• **ANGEZEIGTER TEXT**:
Fette liefern zwar verhältnismäßig mehr Energie als Kohlenhydrate, dafür sind Kohlenhydrate für den Organismus des Hundes wesentlich schneller und besser verfügbar. Normale Haus-und Hofhunde benötigen keine hohen Fettzugaben.
Die Empfehlungen lauten daher: Hunde , die kurzzeitig mit hoher Intensität arbeiten, brauchen sehr viel Kohlenhydrate bis zu 50 % (Windhunde profitieren zweifellos in Wettbewerben von einer Fütterung mit Kohlenhydraten) und Ausdauerathleten ( Schlittenhunde) brauchen weniger ca. 15 % und ersatzweise viel Fett.
Das heißt, ein sehr energiereiches Futter muss auch sehr viel Eiweiß enthalten. Anders gesagt: je energiereicher ein Futter ist, desto höher muß auch der Eiweißgehalt sein
Durch die hohe Fettzugabe ist es möglich, mit einer vergleichsweise kleinen Futtermenge den Energiebedarf zu decken. Der Magen wird dadurch weniger belastet, der Hund ist leistungsfähiger. Trotzdem sind diese Hunde leistungsfähiger, wenn ca. 15 % Kohlenhydrate im Futter enthalten sind. Ein Futter ohne stärkehaltige Kohlenhydrate erhöht die Anfälligkeit für belastungsbedingte Durchfälle, bei Schlittenhundrennen mehr als unerwünscht.

• **AUFGABE A**:
Was erhöht ein Futter ohne stärkehaltige Kohlenhydrate laut dem Text über die Fütterung von Hunden?
• **AUFGABE B**:
Setz den Text über die Fütterung von Hunden nach seinem letzten Satz fort.

(Gespeicherte Dateneinträge)
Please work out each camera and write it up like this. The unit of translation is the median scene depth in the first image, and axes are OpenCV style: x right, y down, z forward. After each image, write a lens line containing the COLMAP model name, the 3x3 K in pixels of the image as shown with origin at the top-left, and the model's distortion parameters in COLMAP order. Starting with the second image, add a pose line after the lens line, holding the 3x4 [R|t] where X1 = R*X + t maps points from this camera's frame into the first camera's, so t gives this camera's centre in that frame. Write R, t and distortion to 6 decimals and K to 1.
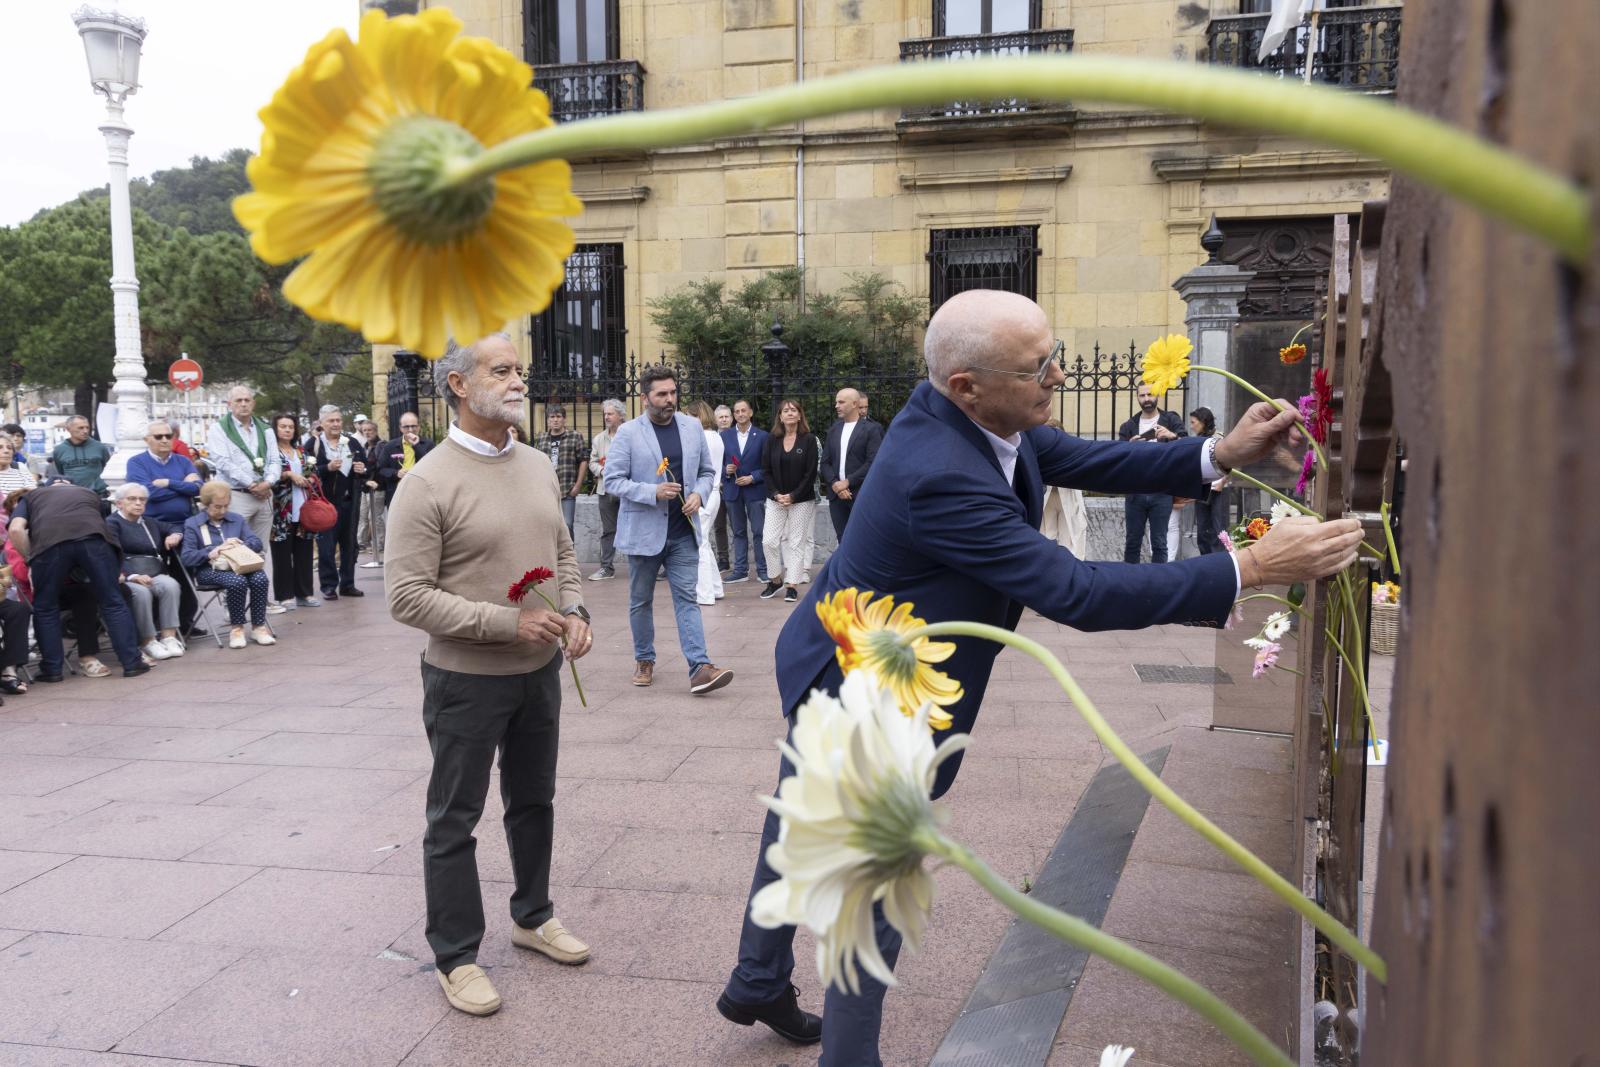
lens RADIAL K [[1066.4, 0, 799.5], [0, 1066.4, 528.7], [0, 0, 1]] dist [0.004889, 0.000405]
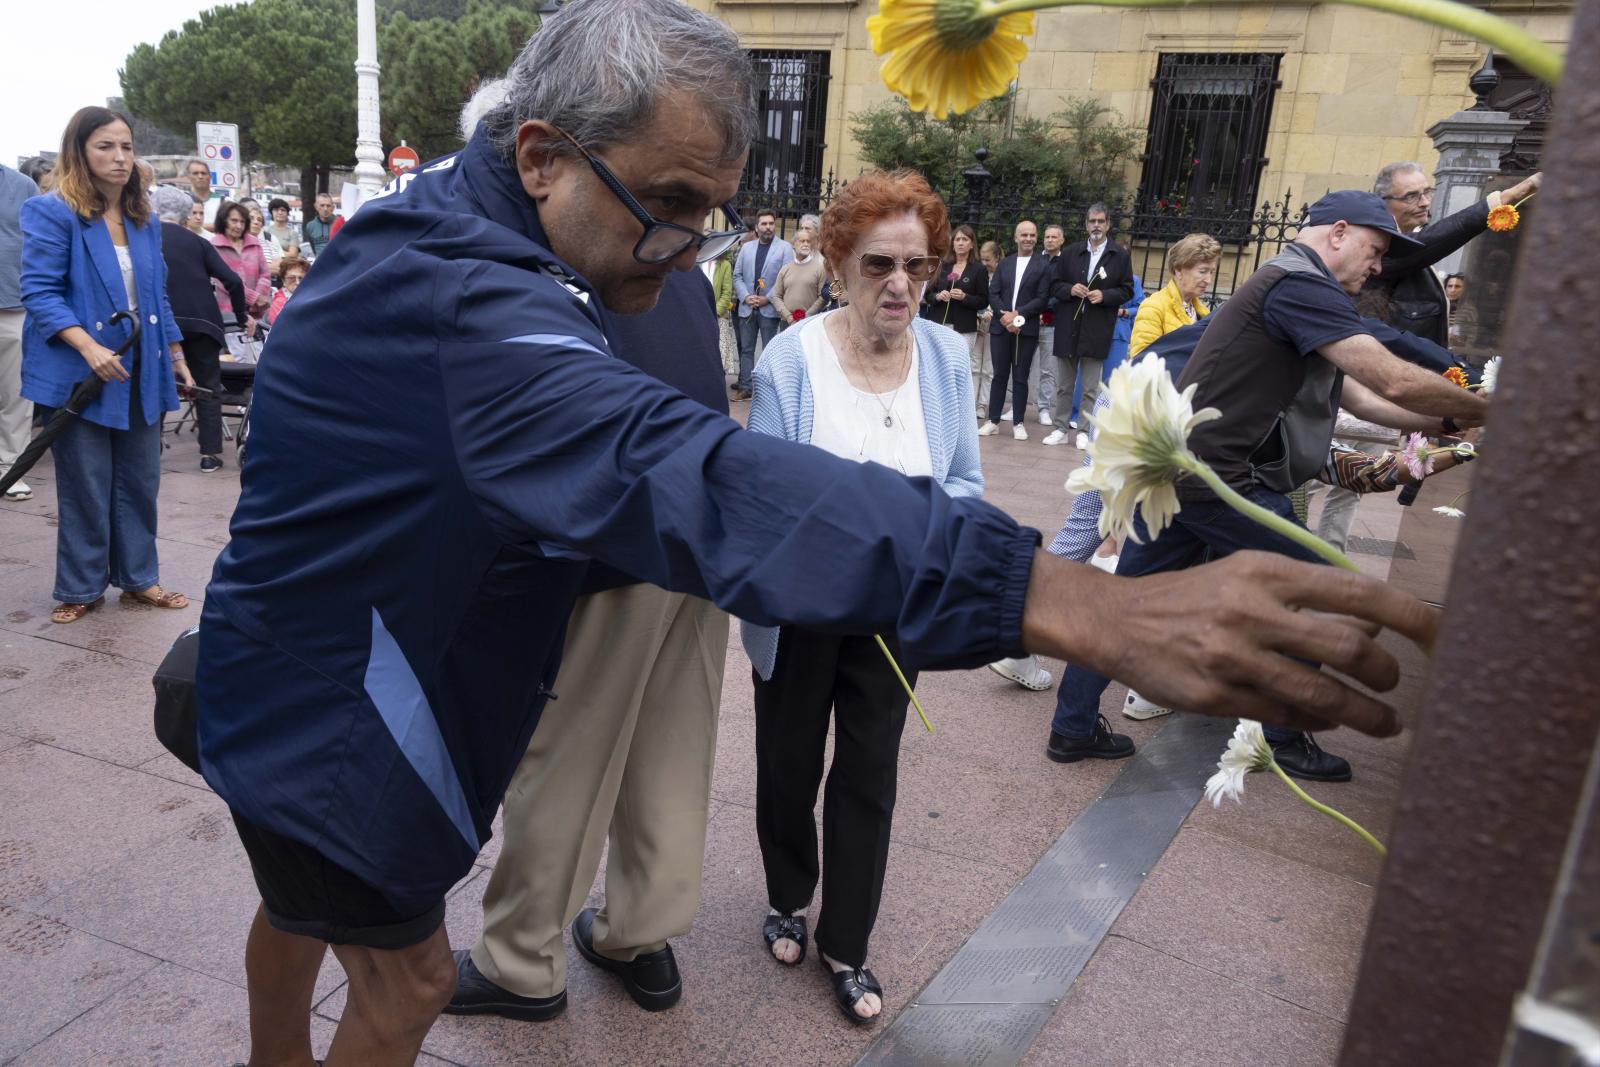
lens RADIAL K [[1066.4, 0, 800.0], [0, 1066.4, 532.2], [0, 0, 1]] dist [0.004889, 0.000405]
pose [[0.983161, 0.116103, -0.141118, -0.005337], [-0.092325, 0.982011, 0.164715, 0.004976], [0.157703, -0.148913, 0.976194, -0.017684]]
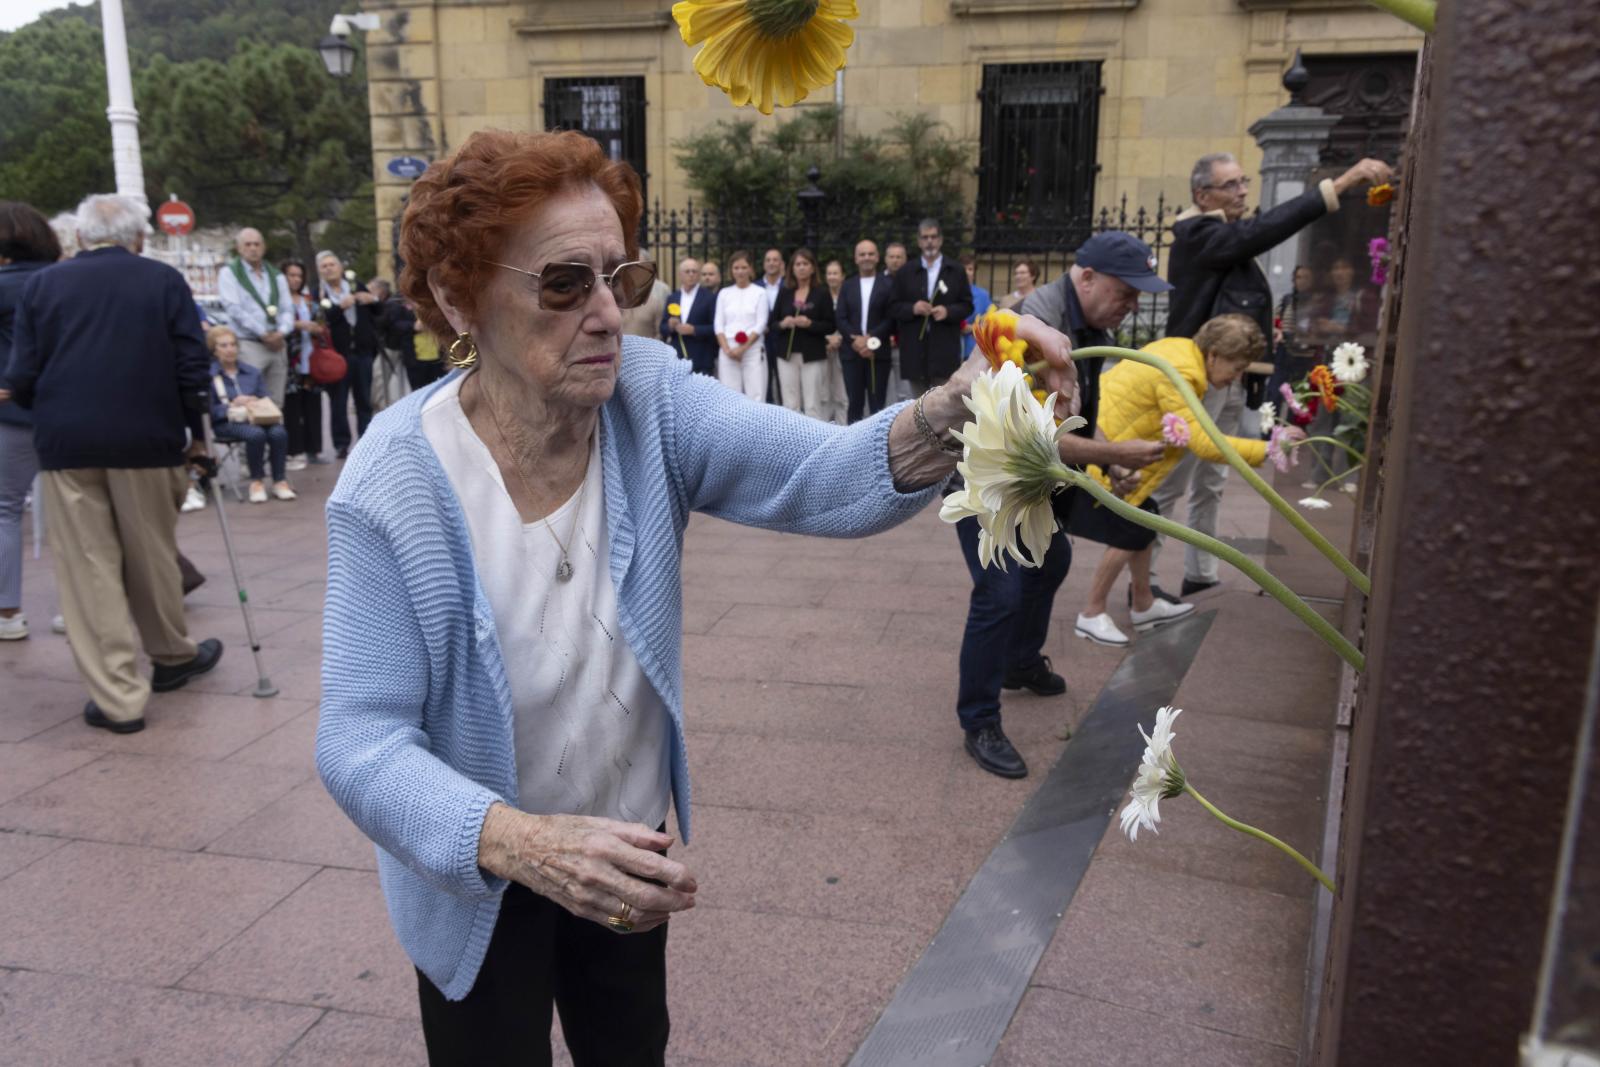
lens RADIAL K [[1145.0, 0, 800.3], [0, 1145.0, 532.0], [0, 0, 1]] dist [-0.008093, 0.015479]
pose [[0.999614, 0.018673, -0.020555, -0.005358], [-0.016182, 0.993196, 0.115322, 0.005369], [0.022569, -0.114945, 0.993115, -0.015468]]
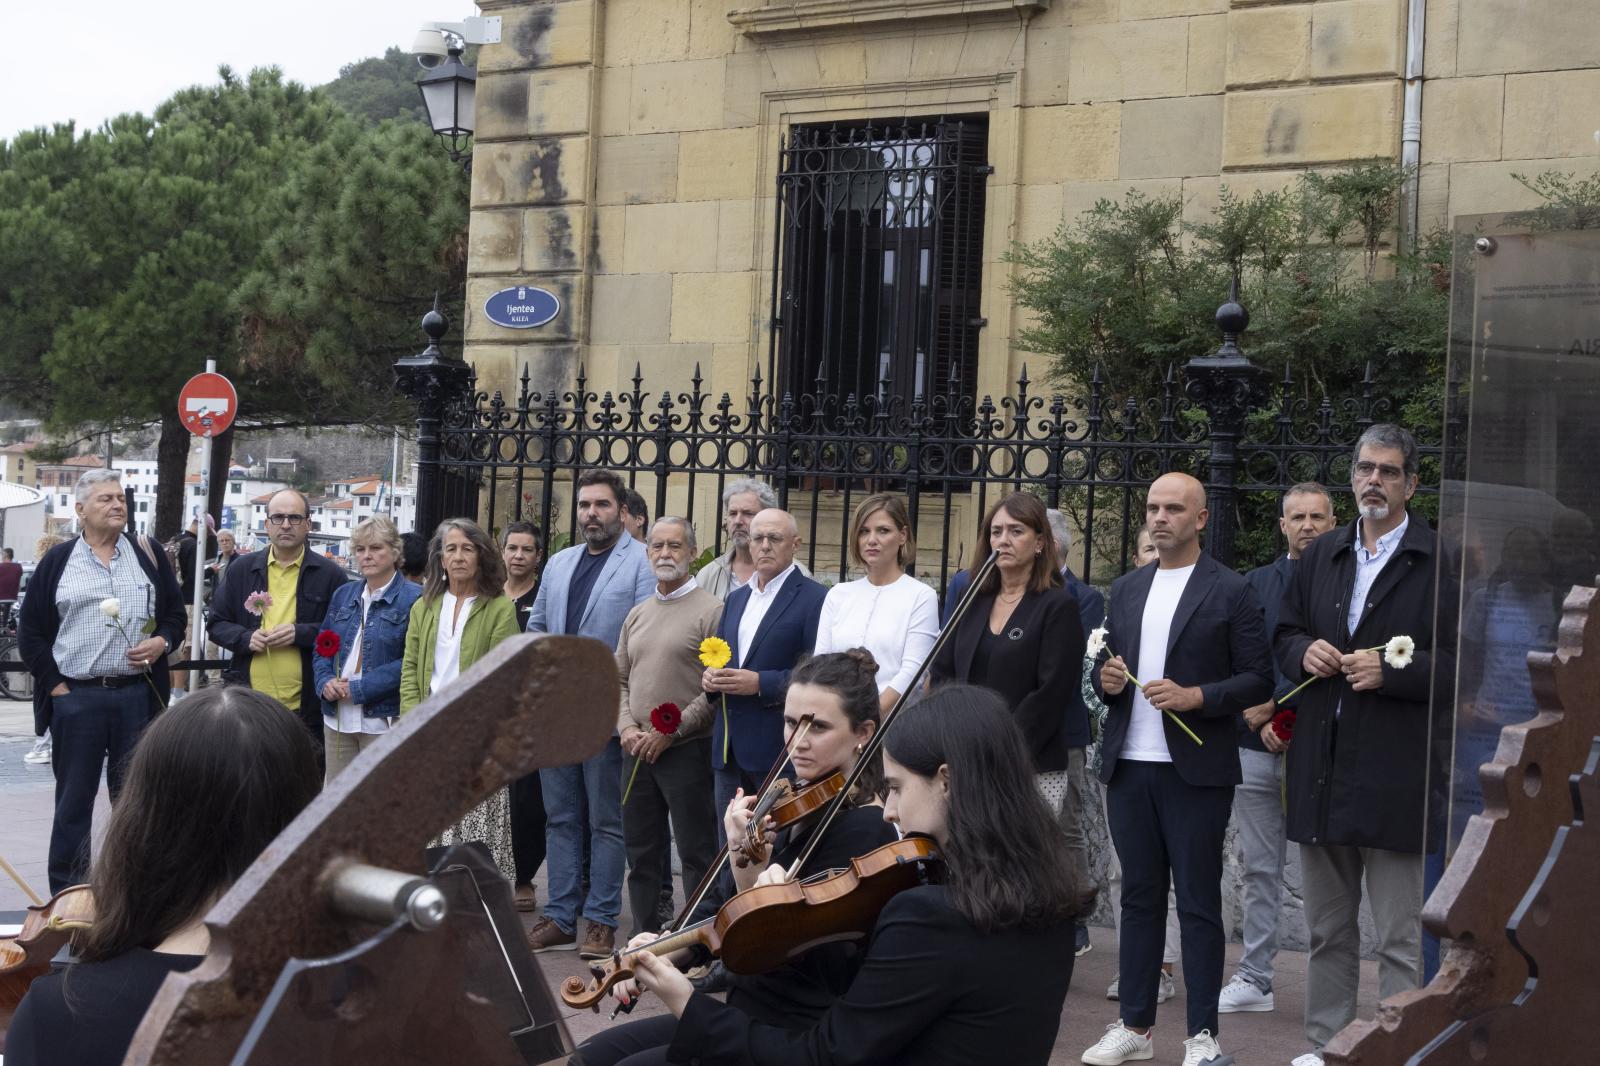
lens RADIAL K [[2408.7, 0, 811.9], [0, 2408.7, 524.4], [0, 0, 1]] dist [0.017583, 0.000000]
pose [[0.921610, 0.044022, -0.385612, 0.149844], [-0.084697, 0.992412, -0.089130, -0.020724], [0.378763, 0.114803, 0.918346, 0.139287]]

• **ANTWORT A**:
Die Anfälligkeit für belastungsbedingte Durchfälle.

• **ANTWORT B**:
Viele Musher füttern daher ihren Hunden Reisstärke in Form einer Suppe aus sehr lang weich gekochtem Reis, bei dem die enthaltene Stärke weitgehend “aufgeschlossen” ist.
Für den normalen Sport –und Gebrauchshund bringt die Nutzung von Protein als Energiequelle eher Nachteile und die Fettverträglichkeit ist nicht immer optimal.